The record of past human adaptations provides crucial lessons for guiding responses to crises in the future1,2,3. To date, there have been no systematic global comparisons of humans’ ability to absorb and recover from disturbances through time4,5. Here we synthesized resilience across a broad sample of prehistoric population time–frequency data, spanning 30,000 years of human history. Cross-sectional and longitudinal analyses of population decline show that frequent disturbances enhance a population’s capacity to resist and recover from later downturns. Land-use patterns are important mediators of the strength of this positive association: farming and herding societies are more vulnerable but also more resilient overall. The results show that important trade-offs exist when adopting new or alternative land-use strategies.

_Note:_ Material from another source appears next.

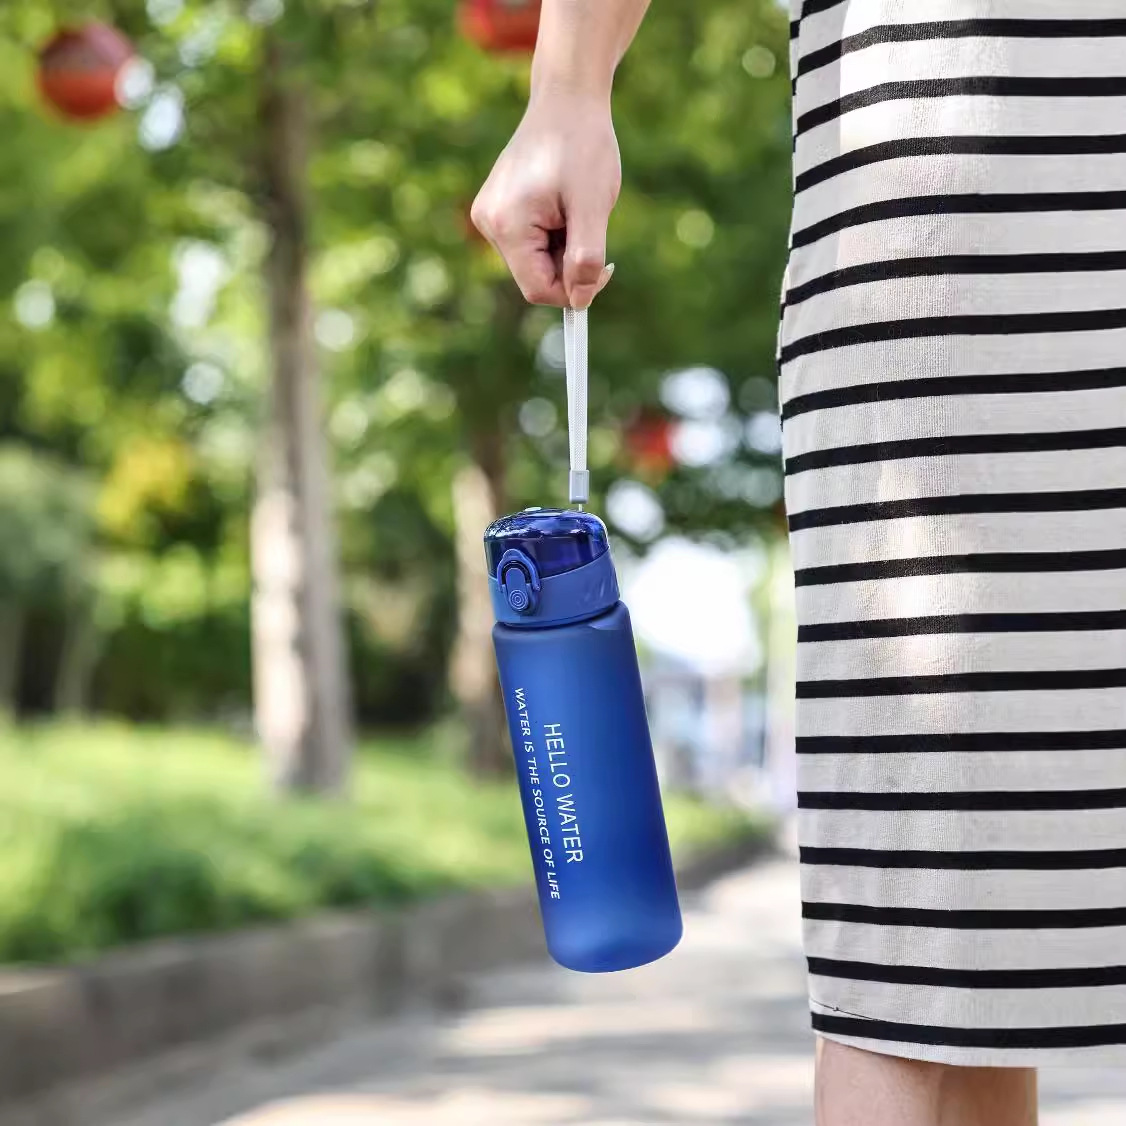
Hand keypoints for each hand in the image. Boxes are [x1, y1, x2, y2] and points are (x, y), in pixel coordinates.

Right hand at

Understanding the range of past responses of human societies to disturbances is a global priority across the social and natural sciences and will support the development of solutions to future crises1,2,3. Numerous case studies have addressed past cultural collapse, transformation and persistence, although how to best characterize these processes is a subject for debate6. A major unresolved issue is the lack of comparability between cases of population resilience in the historical sciences4,5. Few studies explicitly model impacts, recovery and adaptation, or formally account for long-term history, which contains important and previously overlooked variation within and between cultural or environmental settings. Furthermore, a tendency to narrowly focus on responses to extreme events in both natural and social systems7,8 may overemphasize local or short-term adaptive success at the expense of understanding large-scale or long-term vulnerabilities6,9. A well-known example is the shift to a narrow marine diet among the Greenland Norse that initially offset the short-term risk of crop failure yet heightened societal vulnerability to longer-term North Atlantic cooling10. Here, we establish a global comparative approach to long-term resilience to identify the factors that structure the response of prehistoric populations to disturbances through time. The approach measures population capacity to withstand changes, as well as the rate of recovery following a disturbance through the common proxy of radiocarbon time–frequency data11,12. Disturbances are the inferred drivers of relative reductions in population or archaeological activity in prehistory, which are described variously as recessions, downturns, busts, negative deviations or similar12,13,14,15 and form the focus of this study, using summed probability distributions (SPDs) of calibrated radiocarbon dates. SPDs function as an index of relative levels of human activity, or population change, over time16,17. Population downturns are defined as periods when SPDs are significantly below expected growth trajectories in response to disturbances. Our efforts focus on two key questions: (1) how quickly do past populations recover after downturns; and (2) what factors mediate past resistance and resilience to downturns?.